Title: A Killing of Angels
Author: Kate Rhodes
Release Date: February 25, 2014
Publisher: Minotaur Books
Genre: Crime Fiction
Rating: 4 out of 5
Psychologist Alice Quentin has turned her back on police work after her horrible experiences, but when Detective Burns comes calling, she can’t help but be intrigued. Someone is murdering bankers and financiers, placing a handful of feathers and pictures of angels on their bodies. What do these clues mean? And why is someone stalking the important people of the financial world? Alice must find the murderer before she, once again, gets too involved and becomes a target herself.
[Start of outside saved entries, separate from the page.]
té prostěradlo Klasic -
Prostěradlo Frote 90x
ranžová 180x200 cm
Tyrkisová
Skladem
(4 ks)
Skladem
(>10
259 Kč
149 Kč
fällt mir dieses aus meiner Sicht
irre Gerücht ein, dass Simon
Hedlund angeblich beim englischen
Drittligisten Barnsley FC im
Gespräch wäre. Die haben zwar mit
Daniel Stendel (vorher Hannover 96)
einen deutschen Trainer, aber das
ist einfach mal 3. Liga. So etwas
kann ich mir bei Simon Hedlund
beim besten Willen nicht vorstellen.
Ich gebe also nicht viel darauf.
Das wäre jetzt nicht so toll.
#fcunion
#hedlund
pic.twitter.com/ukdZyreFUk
A thrilling second novel in the Alice Quentin series, A Killing of Angels is an intriguing read. Though there are a few too many coincidences for it to be fully believable, this novel will surprise you with its twists and turns.
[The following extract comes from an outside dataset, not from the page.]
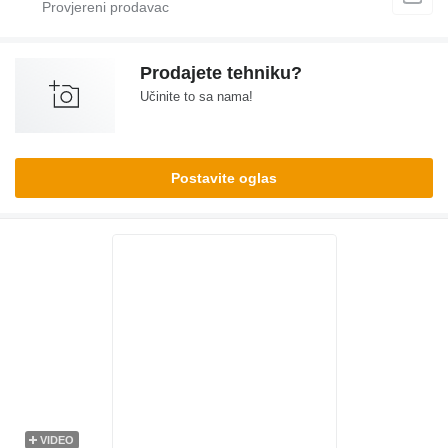
Prodajete tehniku?
Učinite to sa nama!
Postavite oglas
VIDEO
A Killing of Angels picks up not too long after the events of Crossbones Yard, and Alice hasn’t quite recovered from the traumatic events of that novel. While it’s not necessary to read that book before this one, it does provide some background to Alice’s character, especially considering the risks she takes in this book. She makes some really bad decisions, putting herself at risk again and again; with the knowledge of the events in the first book, though, it’s easier to see that Alice is damaged and numb. She doesn’t see what she’s doing to herself in this novel.
The characters in A Killing of Angels are well done. Whether you’ve met them before or this is your first outing with Kate Rhodes, it quickly becomes clear that she takes her characters very seriously. They’re well developed; they each have their own lives, making their own mistakes and muddling along through things. It’s nice to get to know (or revisit) these characters; Rhodes provides enough background in this book to where you won’t feel lost if you start here.
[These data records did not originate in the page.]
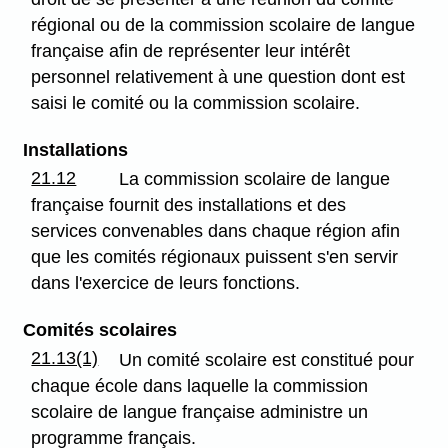
régional ou de la commission scolaire de langue
française afin de représenter leur intérêt
personnel relativement à une question dont est
saisi le comité ou la commission scolaire.
Installations
21.12
La commission scolaire de langue
française fournit des installations et des
services convenables dans chaque région afin
que les comités régionaux puissent s'en servir
dans l'exercice de leurs fonctions.
Comités scolaires
21.13(1)
Un comité scolaire est constitué pour
chaque école dans laquelle la commission
scolaire de langue française administre un
programme français.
The premise of A Killing of Angels is certainly interesting, and Rhodes amps up the suspense as the novel progresses. Alice becomes a bit too central to the investigation in a series of coincidences that are difficult to believe, but overall, if you can suspend disbelief, you’ll certainly find things entertaining. Rhodes is a welcome new author to the crime fiction genre; I look forward to seeing where she’ll take Alice next.